Go ahead and pull that trigger.
Speaker 5 (19:21):
Why not? Here's the all Worth advice.
Speaker 1 (19:24):
See the increase limits as a tool, not just a target.
Use it in concert and in coordination with your overall
broad strategy. Coming up next, the questions high net worth
investors should ask to make sure their portfolio is built
for the next ten years, not the last ten. You're
listening to Simply Money, presented by all Worth Financial on
(19:46):
fifty five KRC, the talk station. You're listening to Simply
Money presented by all Worth Financial. I'm Bob spon Seller
along with Brian James. You and I both know and
have worked with and talk to a bunch of successful investors,
folks who've built multimillion dollar portfolios over the years, and
(20:09):
from time to time, you know, we find what's what's
really interesting is a lot of these portfolios are still structured.
Speaker 2 (20:15):
For what worked.
Speaker 1 (20:17):
Five, ten, fifteen, twenty years ago. They're still heavy. For example,
in US large cap you know, tech stocks still relying
on those same mutual funds that can really become very
tax inefficient at this point, or ETFs that help them
build their wealth. But markets do change, and we've seen
some of that change even happen this year during twenty
(20:40):
twenty five. Let's break this down into some questions folks
should be asking, because the next decade could look nothing
like the last one, and we see this happen, you know,
over the course of time, all right over.
Speaker 5 (20:53):
You know, you and I have been doing this.
Speaker 4 (20:54):
I think we've got sixty to seventy years between us
of experience guiding people through this, So we've seen some stuff.

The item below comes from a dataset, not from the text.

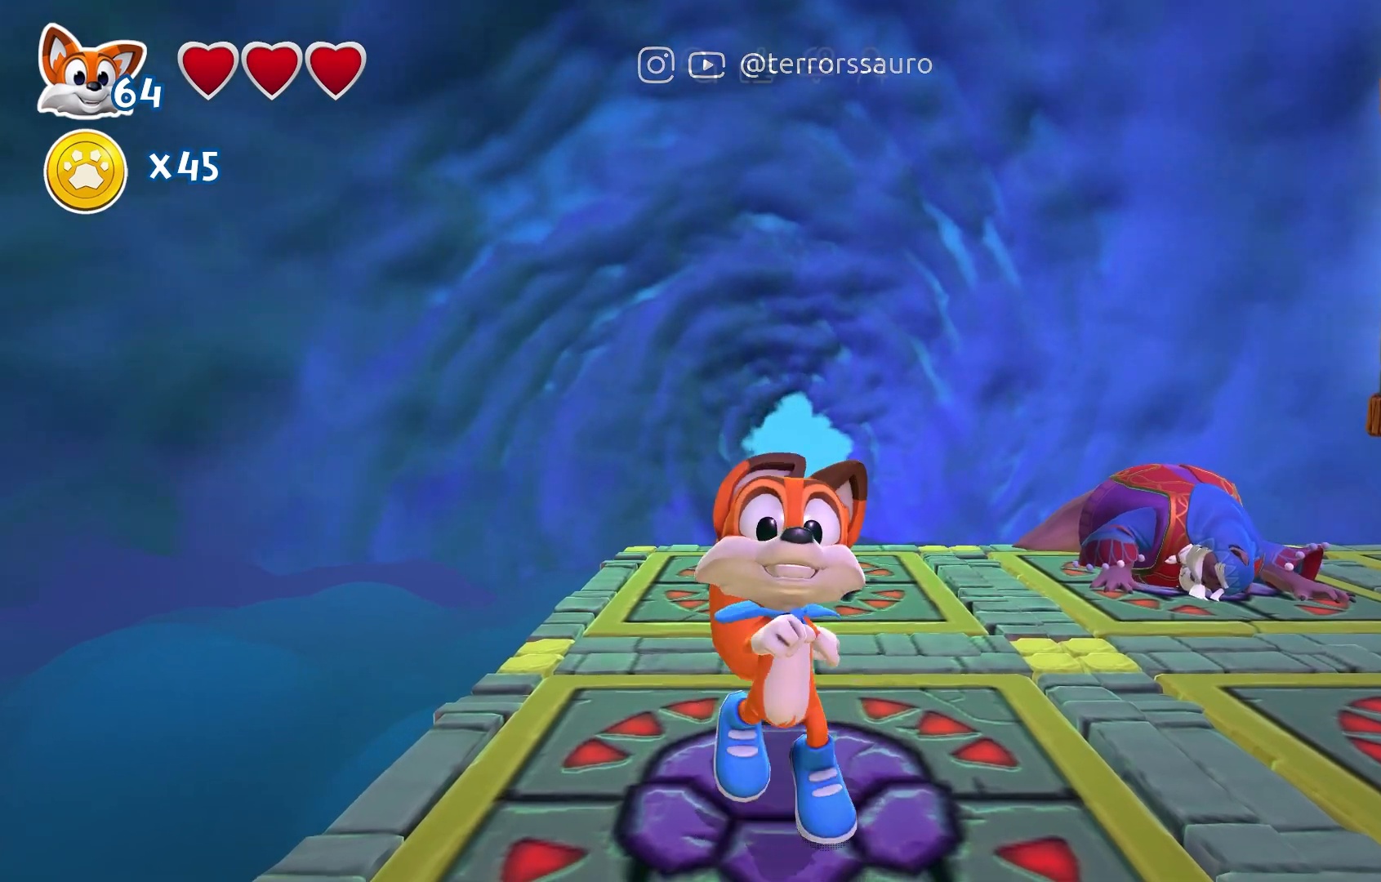
{"buttons": [], "left_stick": "down-right", "right_stick": "center", "events": []}
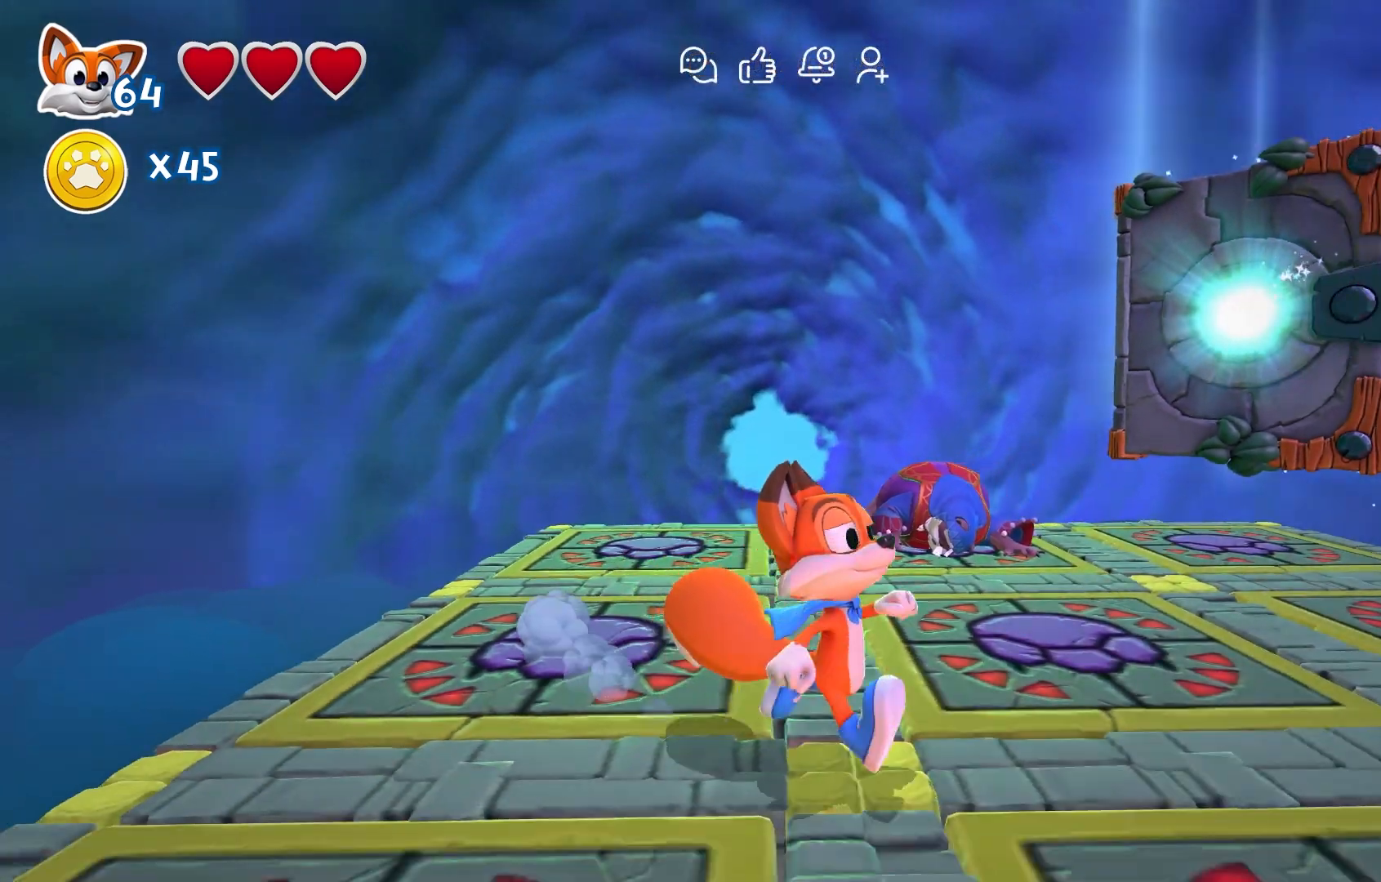
{"buttons": [], "left_stick": "center", "right_stick": "center", "events": [[67, "left_stick", "right"], [200, "left_stick", "center"]]}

But I think some of the things to look at
is are you overweight anywhere? The winners of the last
cycle tend to kind of linger in portfolios, and allowing
your portfolio to stay overweighted in these positions, you can
let it run for a little while, but eventually that
becomes like betting on the team that won last year's
(21:15):
World Series solely because that happened, to bet on them
again this year. Things do move around, as Bob just mentioned.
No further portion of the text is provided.